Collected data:
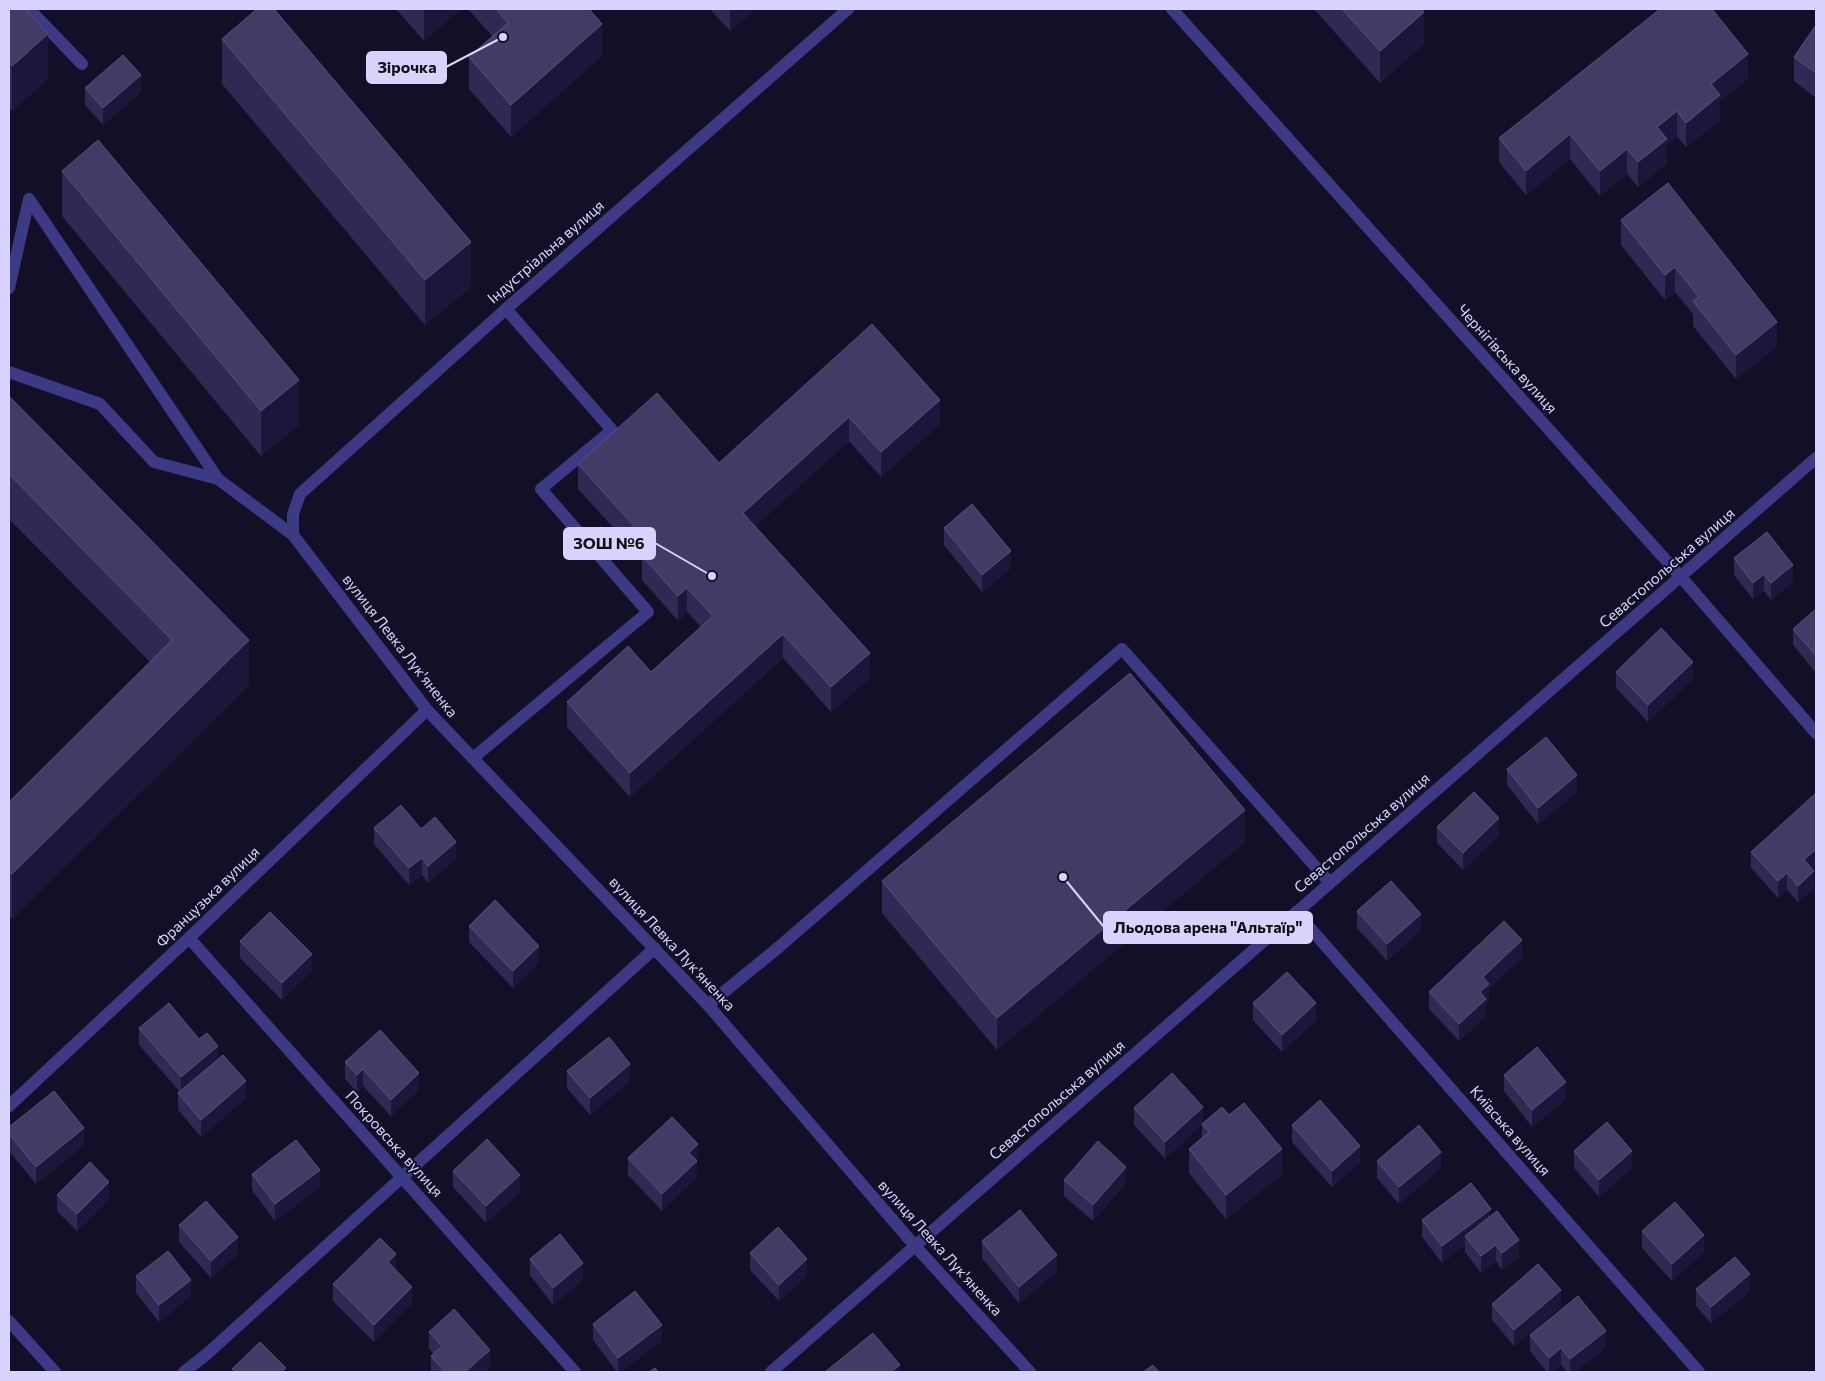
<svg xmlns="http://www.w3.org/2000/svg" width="1825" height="1381" font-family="Commissioner,sans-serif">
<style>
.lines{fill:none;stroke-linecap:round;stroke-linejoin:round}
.lane{stroke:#3d3a85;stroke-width:12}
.street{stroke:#3d3a85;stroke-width:12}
.wall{fill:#312854}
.shaded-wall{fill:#1d163a}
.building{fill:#433a66;stroke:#5a527e}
.labels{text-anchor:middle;stroke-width:4;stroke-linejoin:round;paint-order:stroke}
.street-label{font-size:15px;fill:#d9d4ff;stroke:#130f26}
.leader{fill:none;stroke:#d9d4ff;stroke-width:2}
.callout-dot{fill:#d9d4ff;stroke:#130f26;stroke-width:2}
.callout{fill:#d9d4ff;stroke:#d9d4ff;stroke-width:2}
.callout-label{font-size:16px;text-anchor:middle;font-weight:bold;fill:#111}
</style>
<rect width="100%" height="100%" fill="#130f26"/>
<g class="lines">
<path class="lane" d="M29,9L82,64
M29,199L218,479L293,535
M9,288L29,199
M9,372L100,404L154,462L218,479
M473,758L648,612L541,489L612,430L506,309
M708,1005L779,947L1122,649L1330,883"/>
<path class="street" d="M848,9L506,309L300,494L293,514V535L427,710L708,1005L915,1246L1030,1372
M1172,9L1681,577L1816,733
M1296,912L1699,1372
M189,938L575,1372
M9,1106L189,938L427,710
M9,1321L55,1372
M184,1372L208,1353L655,948
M771,1372L1816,458"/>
</g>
<path class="wall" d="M9,9L48,79L12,111L9,107Z
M396,9H461L424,41Z
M468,9H521L602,56L511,137L469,89V57L492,36Z
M710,9H755L730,31Z
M1314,9H1421L1424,44L1380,83Z
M1816,25V98L1794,81V57Z
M222,39L471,287L425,325L222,84Z
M1748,79L1720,101V120L1686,147L1677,136L1667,144V163L1638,187L1627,174L1600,196L1570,159L1526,195L1499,162V138Z
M85,88L141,92L103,125L85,105Z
M62,171L299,425L261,456L62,216Z
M1621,220L1777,346L1736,379L1693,326V314L1675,292L1665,300L1621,245Z
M872,324L940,424L881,477L849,441L755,526L870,678L831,712L783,658L630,797L567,727V702L651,672L701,627L687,612L678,621L642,580V559L578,489V464L719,463Z
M9,396L249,685L12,919L9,915V802L150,662L9,519Z
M944,528L1011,568L982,592L944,545Z
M1734,558L1793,582L1771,600L1764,591L1753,599L1734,575Z
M1816,609V673L1793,645V629Z
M1616,672L1693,679L1648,722L1616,688Z
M1507,769L1577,792L1538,824L1507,785Z
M1437,827L1499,835L1463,870L1437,843Z
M374,828L421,829L456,859L428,883L422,875L409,885L374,844Z
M1245,842L997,1050L882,913V881Z
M1751,852L1813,869L1814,888L1798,902L1787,890L1778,898L1751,868Z
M1357,911L1421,930L1387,961L1357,928Z
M469,926L539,962L513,988L469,942Z
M240,941L312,971L282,1000L240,958Z
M1522,957L1489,989V1000L1486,1003V1016L1459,1041L1429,1009V992Z
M1253,1003L1316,1020L1282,1052L1253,1020Z
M139,1028L218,1060L246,1098L201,1137L178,1110V1093L180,1092L139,1045Z
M345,1062L419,1090L391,1116L363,1086L357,1092L345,1079Z
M567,1071L630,1081L590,1115L567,1088Z
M1504,1075L1566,1099L1532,1127L1504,1091Z
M1134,1108L1203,1123L1282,1174L1226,1219L1189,1173V1149L1202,1137V1124L1165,1159L1134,1125Z
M1292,1125L1360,1162L1332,1187L1292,1142Z
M9,1127L84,1145L36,1184L9,1151Z
M1574,1151L1632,1168L1599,1197L1574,1168Z
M628,1158L698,1161L697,1162V1177L662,1211L628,1175Z
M1377,1161L1441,1168L1399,1204L1377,1178Z
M453,1171L520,1192L486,1223L453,1187Z
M252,1174L320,1187L275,1221L252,1190Z
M1064,1180L1126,1183L1093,1221L1064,1196Z
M57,1195L109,1199L77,1231L57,1211Z
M1491,1216L1519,1257L1502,1270L1496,1261L1481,1273L1465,1252V1245L1442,1263L1422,1237V1220Z
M179,1225L238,1254L211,1278L179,1242Z
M1642,1231L1704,1252L1672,1281L1642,1248Z
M982,1241L1057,1272L1019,1303L982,1258Z
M750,1253L807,1276L779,1301L750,1270Z
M530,1259L583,1280L553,1305L530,1275Z
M396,1270L412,1303L374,1342L333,1301V1284Z
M136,1276L191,1296L159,1322L136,1293Z
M1696,1289L1750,1291L1711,1323L1696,1306Z
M1492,1304L1561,1307L1514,1346L1492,1320Z
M593,1324L662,1341L621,1372H617L593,1340Z
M429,1332L490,1366L484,1372H431V1356L433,1353L429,1349Z
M1530,1335L1606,1347L1575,1372H1567L1561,1365L1552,1372H1547L1530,1351Z"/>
<path class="shaded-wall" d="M424,9H461L424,41Z
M730,9H755L730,31Z
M1424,12V44L1380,83V51Z
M602,24V56L511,137V105Z
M48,34V79L12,111V66Z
M1748,54V79L1720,101V120L1686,147V123L1711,84Z
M141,75V92L103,125V108Z
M1677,111V136L1667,144V163L1638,187V162L1657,127Z
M1570,134V159L1526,195V171Z
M1627,149V174L1600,196V171Z
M471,242V287L425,325V280Z
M1675,267V292L1665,300V275Z
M1777,322V346L1736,379V355Z
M299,380V425L261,456V411Z
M940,400V424L881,477V452Z
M849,417V441L743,538V513Z
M1011,551V568L982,592V575Z
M1793,565V582L1771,600V583Z
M1764,574V591L1753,599V583Z
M687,588V612L678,621V596Z
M783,634V658L630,797V773Z
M249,640V685L12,919V874Z
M870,653V678L831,712V687Z
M1693,662V679L1648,722V705Z
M1577,775V792L1538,824V808Z
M1245,810V842L997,1050V1018Z
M1499,818V835L1463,870V853Z
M456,842V859L428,883V866Z
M1816,849V866L1804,877V860Z
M422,858V875L409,885V868Z
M1814,871V888L1798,902V886Z
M1787,873V890L1778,898V881Z
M1421,914V930L1387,961V944Z
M1522,940V957L1489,989V1000L1486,1003V1016L1459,1041V1024L1480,992L1483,977Z
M539,946V962L513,988V971Z
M312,954V971L282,1000V983Z
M1316,1003V1020L1282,1052V1035Z
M218,1046V1062L181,1094V1077Z
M630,1064V1081L590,1115V1098Z
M363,1069V1086L357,1092V1075Z
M419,1073V1090L391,1116V1100Z
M246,1081V1098L201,1137V1120Z
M1566,1082V1099L1532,1127V1110Z
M1203,1107V1123L1165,1159V1142Z
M84,1128V1145L36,1184V1167Z
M698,1144L697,1177L662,1211V1194L689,1153Z
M1360,1146V1162L1332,1187V1171Z
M1282,1149V1174L1226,1219V1195Z
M1632,1151V1168L1599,1197V1180Z
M1441,1152V1168L1399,1204V1187Z
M1126,1167V1183L1093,1221V1205Z
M320,1170V1187L275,1221V1204Z
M520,1175V1192L486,1223V1206Z
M109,1182V1199L77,1231V1214Z
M1491,1209V1225L1465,1236V1245L1442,1263V1246Z
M1704,1235V1252L1672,1281V1264Z
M238,1237V1254L211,1278V1261Z
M1519,1240V1257L1502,1270V1253Z
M1496,1245V1261L1481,1273V1256Z
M396,1254V1271L388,1262Z
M1057,1255V1272L1019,1303V1287Z
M807,1259V1276L779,1301V1285Z
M583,1263V1280L553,1305V1288Z
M1750,1274V1291L1711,1323V1307Z
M191,1280V1296L159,1322V1305Z
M412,1287V1303L374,1342V1325Z
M1561,1290V1307L1514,1346V1330Z
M662,1325V1341L621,1372H618V1358Z
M1606,1331V1347L1575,1372H1570V1359Z
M1561,1348V1365L1552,1372H1549V1358Z
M490,1350V1366L484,1372H465Z
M900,1365V1372H891Z"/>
<path class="building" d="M9,9H25L48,34L12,66L9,62Z
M257,9H274L471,242L425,280L222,39Z
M496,9H521L522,10L523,9H589L602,24L511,105L469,57L508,23Z
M1342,9H1421L1424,12L1380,51Z
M1660,9H1712L1748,54L1711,84L1720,95L1686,123L1677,111L1657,127L1667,139L1638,162L1627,149L1600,171L1570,134L1526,171L1499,138Z
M1816,25V73L1794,57Z
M123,55L141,75L103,108L85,88Z
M98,140L299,380L261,411L62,171Z
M1668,183L1777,322L1736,355L1693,301L1699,297L1675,267L1665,275L1621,220Z
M872,324L940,400L881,452L849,417L743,513L870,653L831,687L783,634L630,773L567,702L628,646L651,672L713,616L687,588L678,596L642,556L652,546L578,464L657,393L719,463Z
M9,396L249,640L12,874L9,871V802L172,640L9,474Z
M972,504L1011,551L982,575L944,528Z
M1767,532L1793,565L1771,583L1764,574L1753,583L1734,558Z
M1816,609V656L1793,629Z
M1661,628L1693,662L1648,705L1616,672Z
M1130,673L1245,810L997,1018L882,881Z
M1546,737L1577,775L1538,808L1507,769Z
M1474,792L1499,818L1463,853L1437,827Z
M1815,794L1816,795V849L1804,860L1814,871L1798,886L1787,873L1778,881L1751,852Z
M401,805L421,829L435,817L456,842L428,866L422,858L409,868L374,828Z
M1391,881L1421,914L1387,944L1357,911Z
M495,900L539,946L513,971L469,926Z
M270,912L312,954L282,983L240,941Z
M1504,921L1522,940L1483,977L1489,984L1480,992L1486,999L1459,1024L1429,992Z
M1287,972L1316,1003L1282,1035L1253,1003Z
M169,1003L199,1039L207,1033L218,1046L181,1077L139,1028Z
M380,1030L419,1073L391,1100L363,1069L357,1075L345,1062Z
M609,1037L630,1064L590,1098L567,1071Z
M1537,1047L1566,1082L1532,1110L1504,1075Z
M223,1055L246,1081L201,1120L178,1093Z
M1172,1073L1203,1107L1165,1142L1134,1108Z
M54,1091L84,1128L36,1167L9,1134V1127Z
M1320,1100L1360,1146L1332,1171L1292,1125Z
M1244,1103L1282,1149L1226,1195L1189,1149L1209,1132L1202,1124L1222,1107L1229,1115Z
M672,1117L698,1144L689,1153L697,1161L662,1194L628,1158Z
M1607,1122L1632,1151L1599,1180L1574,1151Z
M1419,1125L1441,1152L1399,1187L1377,1161Z
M487,1139L520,1175L486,1206L453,1171Z
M296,1140L320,1170L275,1204L252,1174Z
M1098,1141L1126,1167L1093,1205L1064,1180Z
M90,1162L109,1182L77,1214L57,1195Z
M1471,1183L1491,1209L1442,1246L1422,1220Z
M206,1201L238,1237L211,1261L179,1225Z
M1675,1202L1704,1235L1672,1264L1642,1231Z
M1020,1210L1057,1255L1019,1287L982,1241Z
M1497,1211L1519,1240L1502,1253L1496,1245L1481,1256L1465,1236Z
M778,1227L807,1259L779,1285L750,1253Z
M560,1234L583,1263L553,1288L530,1259Z
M380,1238L396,1254L388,1262L412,1287L374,1325L333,1284Z
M168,1251L191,1280L159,1305L136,1276Z
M1735,1257L1750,1274L1711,1307L1696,1289Z
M1538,1264L1561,1290L1514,1330L1492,1304Z
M635,1291L662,1325L618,1358L593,1324Z
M1578,1296L1606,1331L1570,1359L1561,1348L1549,1358L1530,1335Z
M454,1309L490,1350L465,1372H445L431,1356L442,1346L429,1332Z
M873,1333L900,1365L891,1372H825Z
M260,1342L286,1368L281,1372H236L232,1369Z
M1153,1365L1159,1372H1143Z
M655,1368L658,1372H649Z"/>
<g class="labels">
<g class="street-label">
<text transform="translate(546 252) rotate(-41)" y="5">Індустріальна вулиця</text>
<text transform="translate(1507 359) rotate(48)" y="5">Чернігівська вулиця</text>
<text transform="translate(1667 568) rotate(-41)" y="5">Севастопольська вулиця</text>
<text transform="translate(400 646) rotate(52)" y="5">вулиця Левка Лук'яненка</text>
<text transform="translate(1362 833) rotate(-41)" y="5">Севастопольська вулиця</text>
<text transform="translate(208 897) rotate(-44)" y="5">Французька вулиця</text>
<text transform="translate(672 944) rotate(47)" y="5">вулиця Левка Лук'яненка</text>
<text transform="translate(1057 1100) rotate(-41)" y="5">Севастопольська вулиця</text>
<text transform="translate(1510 1131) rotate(49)" y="5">Київська вулиця</text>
<text transform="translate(394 1144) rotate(48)" y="5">Покровська вулиця</text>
<text transform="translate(940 1248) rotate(48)" y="5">вулиця Левка Лук'яненка</text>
</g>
</g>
<path class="leader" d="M503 37L446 67M712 576L655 543M1063 877L1104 927"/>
<g class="callout-dot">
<circle cx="503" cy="37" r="5"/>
<circle cx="712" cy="576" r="5"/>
<circle cx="1063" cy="877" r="5"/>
</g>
<g class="callout">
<rect x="367" y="52" width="79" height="31" rx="5"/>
<rect x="564" y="528" width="91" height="31" rx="5"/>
<rect x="1104" y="912" width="208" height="31" rx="5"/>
</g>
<g class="callout-label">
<text x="407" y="73">Зірочка</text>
<text x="609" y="549">ЗОШ №6</text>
<text x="1208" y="933">Льодова арена "Альтаїр"</text>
</g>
<rect width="1825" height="1381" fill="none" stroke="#d9d4ff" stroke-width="20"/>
</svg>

### PROBLEM TO WORK ON
A complete answer gives every line of the data that includes "lines".

### YOUR SOLUTION
.lines{fill:none;stroke-linecap:round;stroke-linejoin:round}
<g class="lines">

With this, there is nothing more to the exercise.